Damn their eyes and my own; all this irritation with what I consider to be an inadequate and nonsensical editorial apparatus has gotten in the way of this: George Meredith wrote some crazy, awesome, crazy-awesome poetry. All of it was alternately profound, bitter, playful, and hilarious but always beautiful in execution; reading Meredith’s works–but especially, of course, his masterwork Modern Love–was truly satisfying. It reminded me that I would be both happier and closer to the ranks of the morally superior if I 1) acknowledged that, in fact, Milton (1608-74) was not the last person to write super-excellent poetry; 2) I actually, finally, took a 5-minute break from the novel-reading to bust open the Tennyson and Barrett-Browning on my shelves. Mea culpa, my dear Victorian poets, mea culpa.

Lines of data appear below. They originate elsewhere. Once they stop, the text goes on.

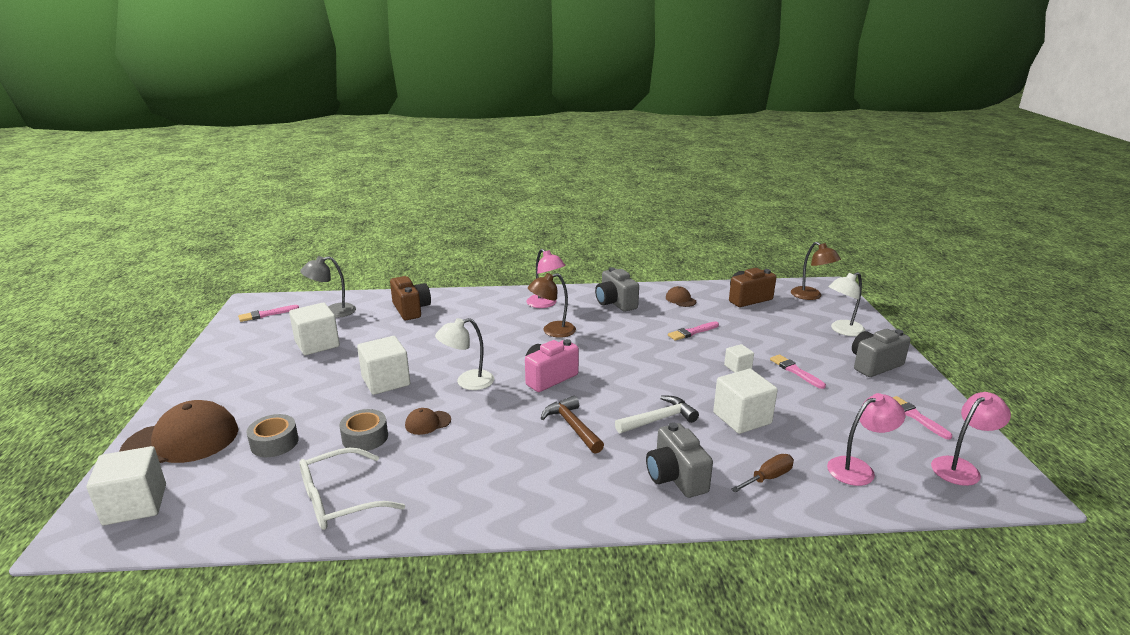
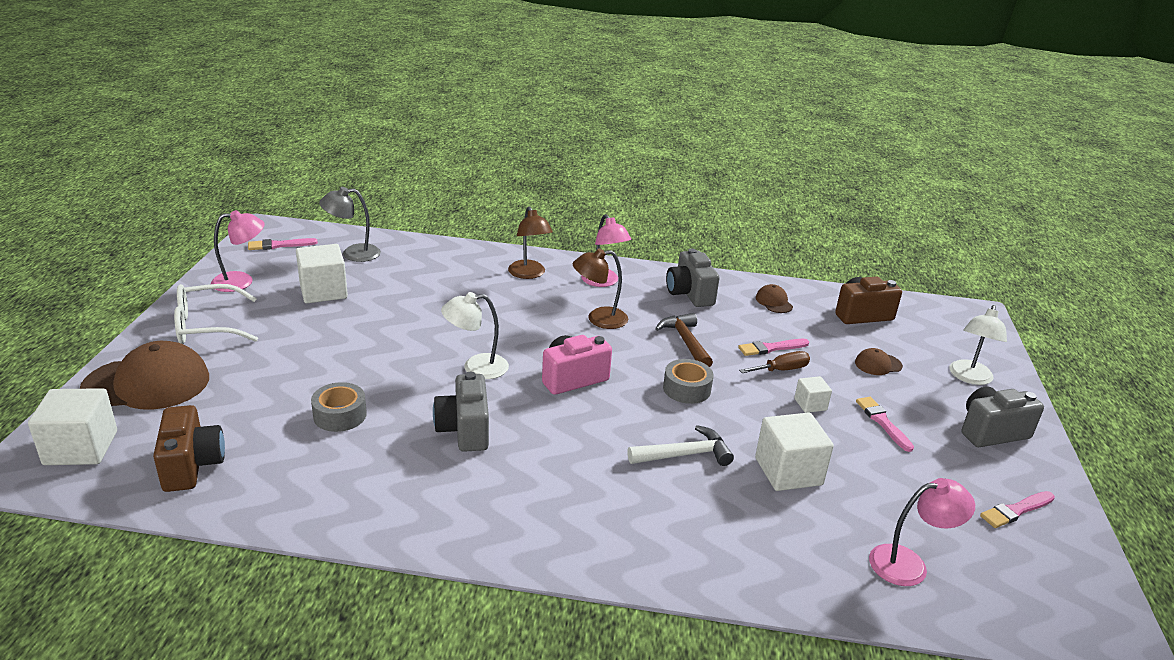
camera: 10 degrees right, 5 degrees up
(274, 443) = (241, 404): grey tape -> grey tape (686, 389)
(340, 500) = (290, 484): white glasses -> white glasses (208, 326)
(386, 381) = (384, 350): white cube -> none
(411, 309) = (442, 264): brown camera -> brown camera (192, 465)
(427, 423) = (414, 410): brown cap -> brown cap (878, 364)
(572, 426) = (578, 444): brown hammer -> brown hammer (685, 341)
(675, 477) = (676, 531): grey camera -> grey camera (464, 430)
(768, 478) = (789, 553): brown screwdriver -> brown screwdriver (781, 370)
(811, 296) = (947, 324): brown lamp -> brown lamp (529, 274)
(842, 330) = (969, 378): white lamp -> white lamp turned 45 degrees counterclockwise
(916, 416) = (1016, 510): pink brush -> pink brush turned 105 degrees counterclockwise
(961, 467) = (1046, 588): pink lamp -> pink lamp (241, 281)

I keep not discussing George Meredith here; it’s like I’m emulating the Yale editorial apparatus I’m so offended by, damn it. Let’s focus. Modern Love is a sonnet cycle devoted to the bitter dissolution of Meredith’s marriage; it relies on a poetic form traditionally devoted almost exclusively to romantic love, and uses it to present and dissect the recriminations, miscommunications, small pettiness and large jealousies that contribute to the slow cracking of two once loving hearts. It is gorgeous and awful and hideously painful–successful, in other words, in conveying what marital separation looks and feels like. It manages to be both emotionally raw and technically perfect; both homage and transcendence of England’s strong sonnet tradition. Brilliant.
The modern doesn’t reside only in the tearing apart of love’s ideals and marriage’s sanctity, or the exposure of the terribly private pain resulting from these; it’s also in the language which, in spite of “haply”, is very modern. Meredith was, to me, linguistically and in this case, thematically, much more twentieth than nineteenth century. Or, maybe more precisely, you can see the narrator of Modern Love painfully shedding his illusions about his wife and their relationship in tandem with his struggling out of the language of the nineteenth century and towards the twentieth. Here’s a particularly powerful sample:
It ended, and the morrow brought the task.

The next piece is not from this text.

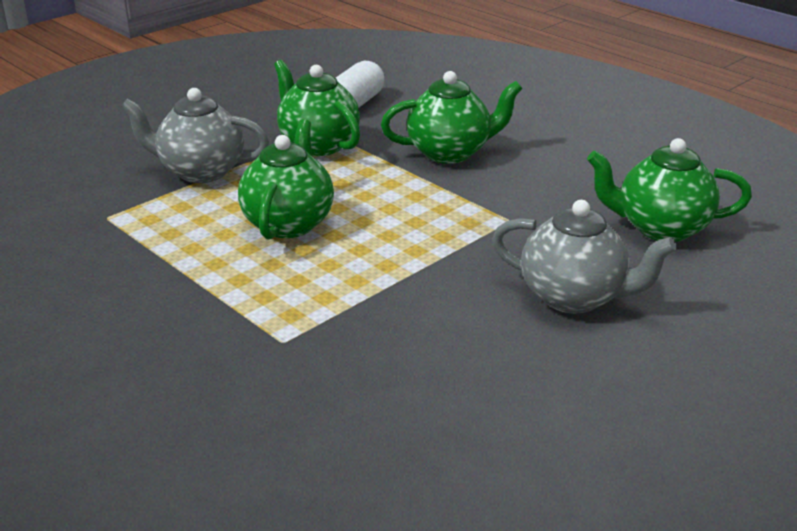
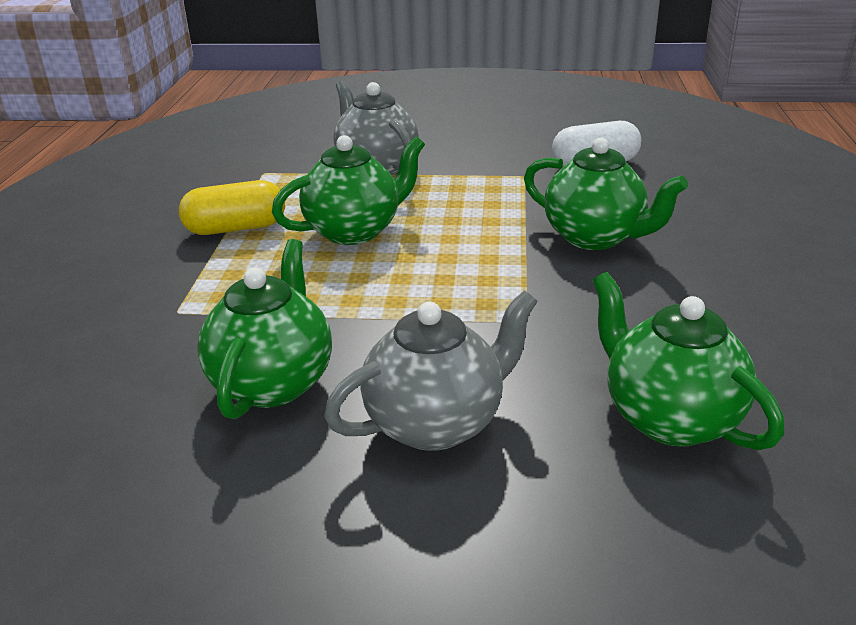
camera: 50 degrees right, 0 degrees up
(188, 267) = (236, 228): none -> yellow capsule
(318, 145) = (496, 183): green teapot -> green teapot (273, 382)
(574, 297) = (436, 423): grey teapot -> grey teapot turned 105 degrees counterclockwise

Her eyes were guilty gates, that let him in
By shutting all too zealous for their sin:
Each sucked a secret, and each wore a mask.
But, oh, the bitter taste her beauty had!
He sickened as at breath of poison-flowers:
A languid humour stole among the hours,
And if their smiles encountered, he went mad,
And raged deep inward, till the light was brown
Before his vision, and the world, forgot,
Looked wicked as some old dull murder-spot.
A star with lurid beams, she seemed to crown
The pit of infamy: and then again
He fainted on his vengefulness, and strove
To ape the magnanimity of love,
And smote himself, a shuddering heap of pain.
Good god. “Each suck’d a secret, and each wore a mask.” This line alone reveals Meredith’s harsh brilliance, but the whole collection is filled with such perfections.
I’m going to come back to all this someday; one of the joys of poetry–and for me, the frustration, because my greying hair and impending 38th birthday make me unable to forget that I have a finite time on earth to get to all the books I haven’t read yet–is savouring it through multiple re-readings. In the meantime, I will not faint on my vengefulness toward Yale et al but will, instead, immerse myself in a Victorian door-stopper edited more to my tastes.
*Versus the maybe tens of people who will read this post through to the end. I don’t have any illusions about my relative importance in this dance!